Based on this concept, the IES method was used on the entire genome.
The genome was first split up into subsets called windows. A window contains a defined number of characters, called its window size, corresponding to the length of the genome subset described above.
By proceeding across the whole genome, the window was moved from one end to the other one “step” at a time, each step size corresponding to a fixed number of characters. The step size is between 1 and the window size.
This yields a predetermined number of windows rounded to the nearest integer.
The IE value is calculated window by window and plotted by location within the genome. This gives the IE spectrum of the genome – “a numerical representation of the genetically encoded information within a given genome.”
This algorithm conveniently permits the information in the IE spectrum to be used in other ways. Further research is on to determine how large the window and step size should be, probably varying with the type of information required. This method will work only with GENIES or another fully automated program.
SARS-CoV-2 mutations detected
By way of illustration, the researchers examined the reference genome of the SARS-CoV-2 using the IE spectrum method. They found that with a step size of 1, larger window sizes increased the mean IE value of the spectrum. The maximum IE value closely corresponds to the maximum expected theoretical value until WS>33.

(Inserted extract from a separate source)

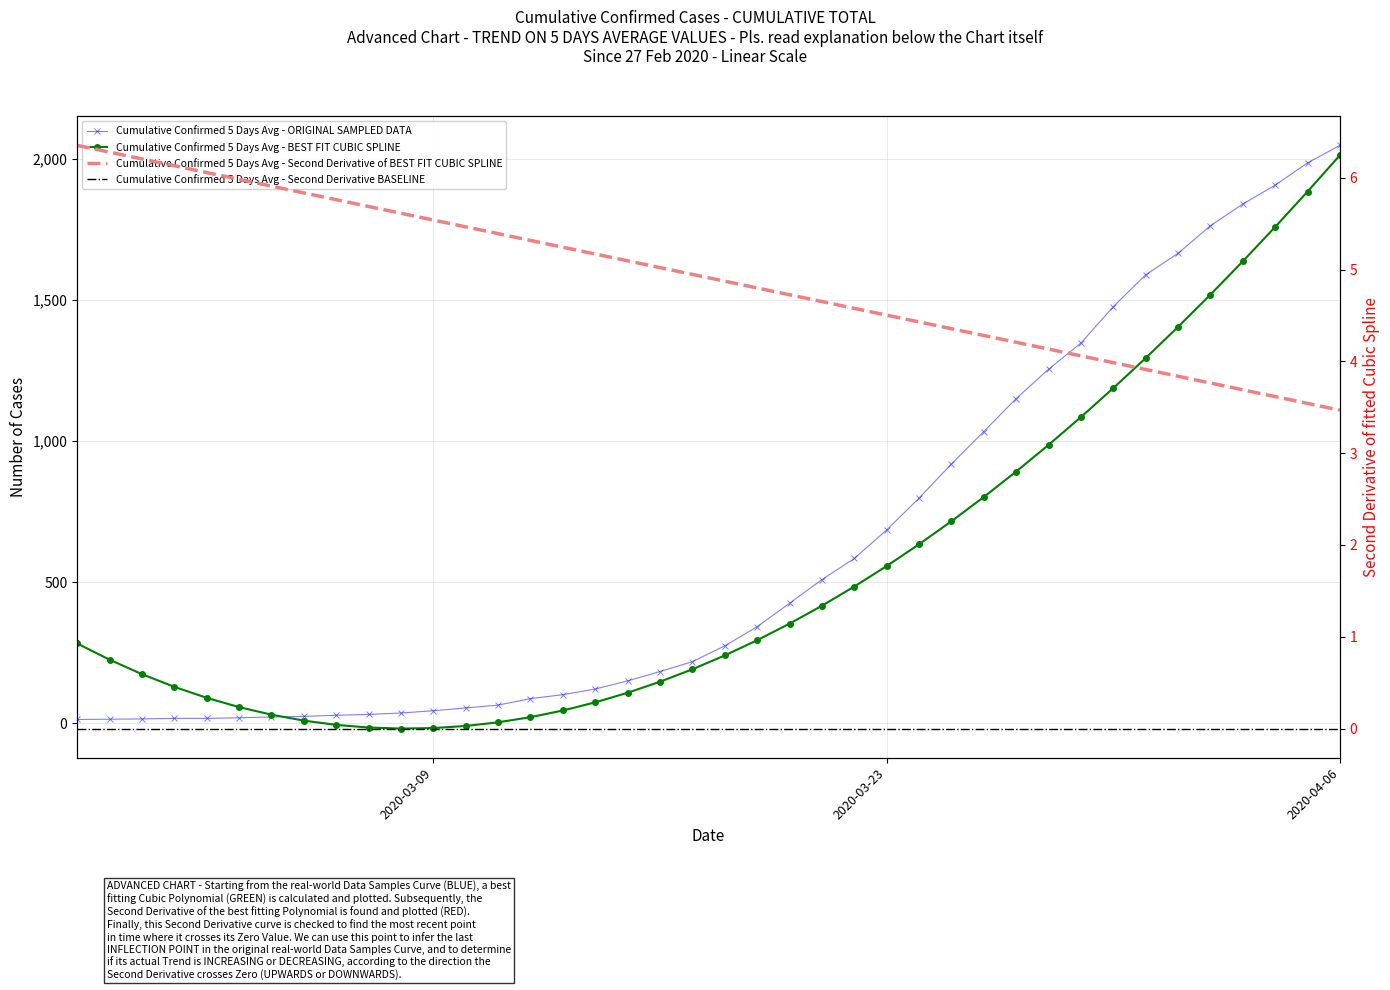

What is the change in value from 2020-03-22 to 2020-03-26?

+450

This point may therefore represent the optimal window size, where the IE changes are large enough to allow useful information to be extracted but do not exceed 33.
An earlier and less detailed version of this method has been reported by other researchers, who nonetheless obtained valuable information by detecting repetitive sequences that helped trace the differences between organisms that emerged as they evolved. The current method should help add to the utility of this tool.
When applied to the SARS-CoV-2 sequence and one randomly chosen variant, the researchers found that the IE spectrum method at various window and step sizes picked up six of seven total mutations identified by direct comparison at the nucleotide level.
However, using m-block values less than 3, corresponding to the number of nucleotides in a codon, they found that m=2 yielded all the seven mutations, while also allowing for the identification of possible correlations between nucleotides. Moreover, this value is independent of window and step size values.
The researchers write:
Our study indicates that the best m-block size is 2 and the optimal window size should contain more than 9, and less than 33 nucleotides.”
What are the implications?
The study reports an early program based on information theory that can detect single point mutations using the ratio of IE spectra. Further work will help identify indel mutations as well. Other algorithms and equations may help identify mutations.
However, this technique may show the greatest value in its reverse application, examining the points where mutations are known to have occurred. This would allow special features in the IE spectrum to be linked to the location of the mutations in the genome and predict possible future mutations.
bioRxiv publishes preliminary scientific reports that are not peer-reviewed and, therefore, should not be regarded as conclusive, guide clinical practice/health-related behavior, or treated as established information.